The South Korean Unification Ministry said it will collaborate with relevant ministries to pursue the case and come up with ways to collect compensation.

"With regard to the effectiveness (of the legal action), the government will engage in consultations with relevant departments, including the Ministry of Justice, to explore possible enforcement measures," an official at Seoul's Unification Ministry said on condition of anonymity during a closed-door briefing held on Wednesday afternoon.

"In order to do so, it is necessary to prioritize the preservation of rights through the suspension of the statute of limitations."

The official suggested that the South Korean government could consider the possibility of seeking compensation from the Foundation of Inter-Korea Cooperation, an agency responsible for protecting and managing North Korean copyrights.

Following the halt of inter-Korean remittances in 2008, the foundation has deposited royalties worth over 2.3 billion won, which are intended for North Korea, with the South Korean court.

The official also explained that the South Korean government intends to use a previous case as a reference.
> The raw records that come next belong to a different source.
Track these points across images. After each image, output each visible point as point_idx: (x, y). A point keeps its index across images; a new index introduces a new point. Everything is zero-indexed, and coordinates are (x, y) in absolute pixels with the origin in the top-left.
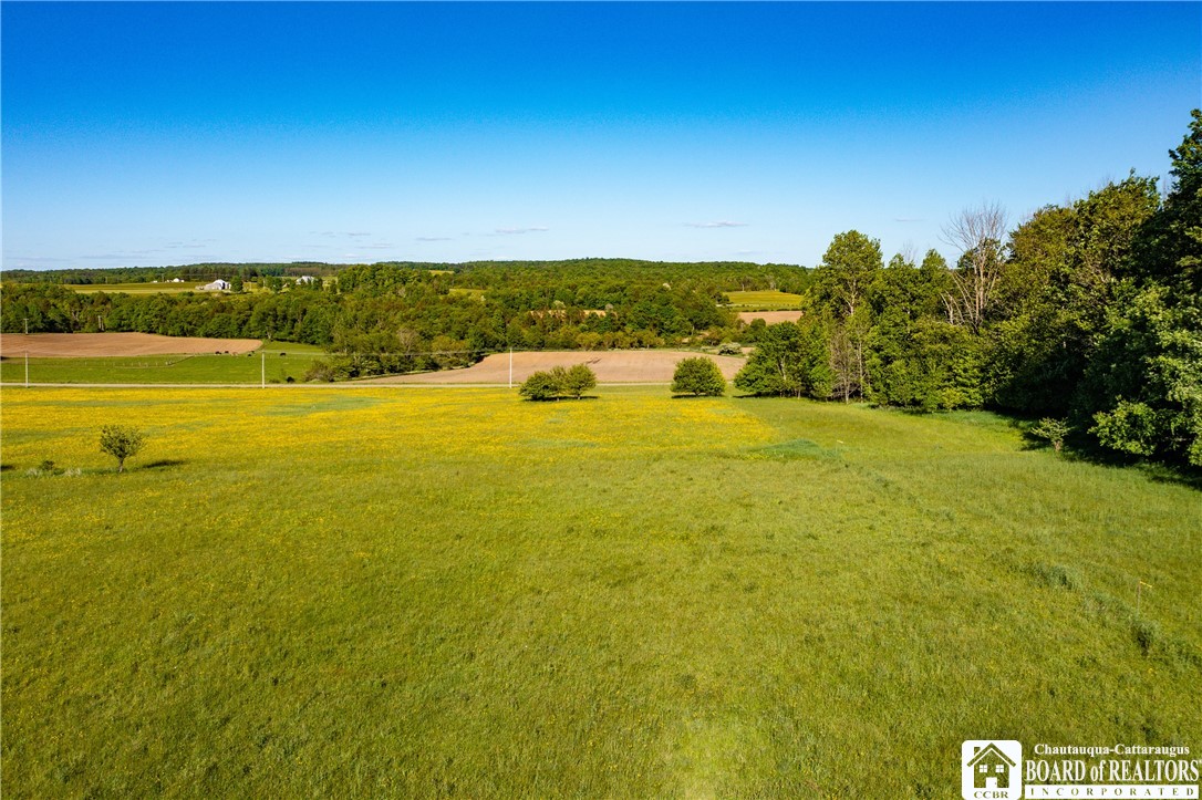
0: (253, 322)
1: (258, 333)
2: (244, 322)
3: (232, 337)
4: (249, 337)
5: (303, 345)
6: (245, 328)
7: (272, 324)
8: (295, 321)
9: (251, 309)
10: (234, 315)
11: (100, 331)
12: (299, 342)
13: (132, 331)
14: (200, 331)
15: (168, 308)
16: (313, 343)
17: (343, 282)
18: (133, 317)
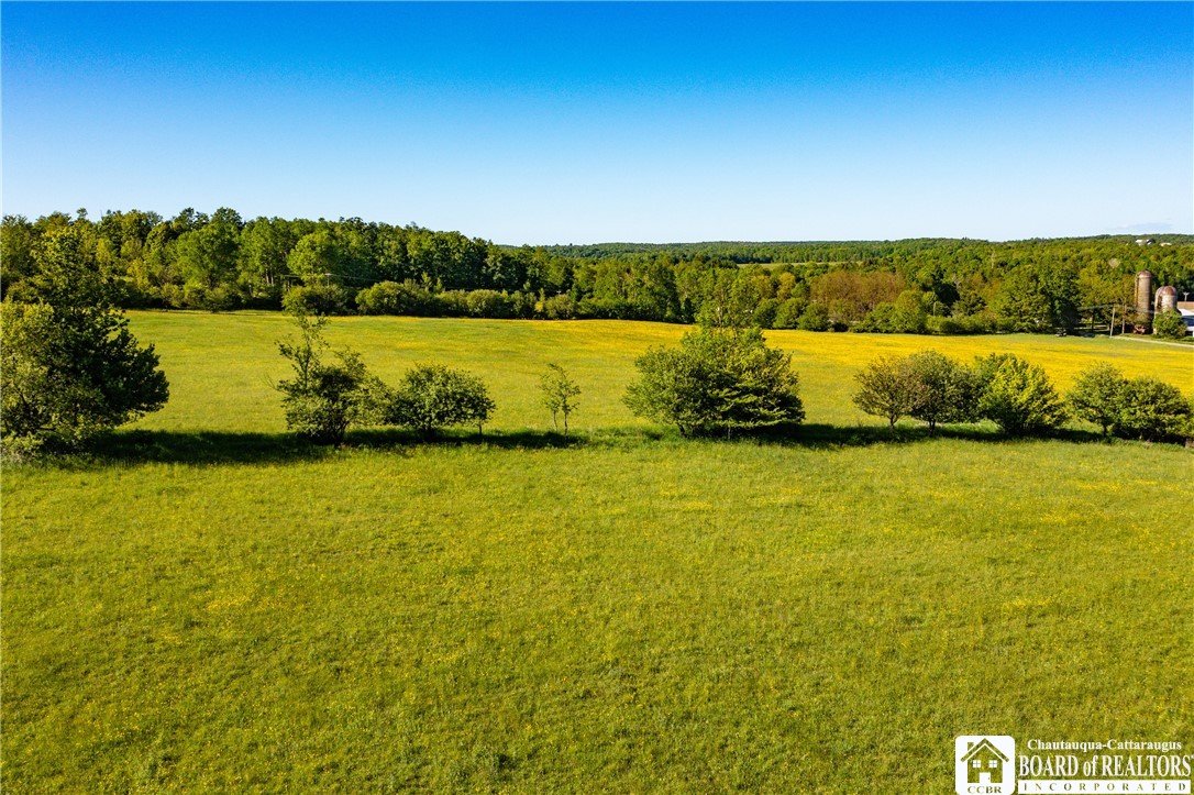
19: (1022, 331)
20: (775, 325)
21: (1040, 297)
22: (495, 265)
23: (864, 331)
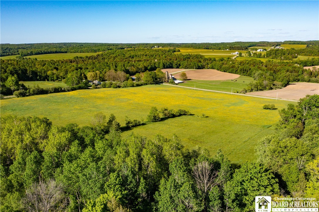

In the previous case, former South Korean prisoners of war sought compensation through the Foundation of Inter-Korea Cooperation on behalf of the North Korean authorities.

The inter-Korean liaison office was established in the city of Kaesong, located near the inter-Korean border, as part of the implementation of the Panmunjom Declaration signed in 2018 by South Korean President Moon Jae-in and North Korean leader Kim Jong-un.

The construction expenses for the office were entirely covered by the South Korean government, while the land on which it was built belonged to North Korea.

The office was inaugurated in September 2018. But in June 2020, North Korea blew up the office in protest of the distribution of anti-North Korea leaflets that had crossed the South-North border.

"North Korea's violent act of demolishing the Inter-Korean liaison office is a blatant violation of the law," the South Korean Unification Ministry said in a statement.

"This act not only contravenes inter-Korean agreements such as the Panmunjom Declaration for Peace, Prosperity and Reunification of the Korean Peninsula, but also undermines the very foundation of mutual respect and trust between the two Koreas."

The ministry emphasized that taking legal action aligns with the Yoon Suk Yeol government's commitment to establishing inter-Korean relations founded on mutual respect and trust, while also firmly responding to North Korea's misconduct based on principles.

"We will also firmly respond to North Korea's infringement of the property rights of the South Korean government and its citizens."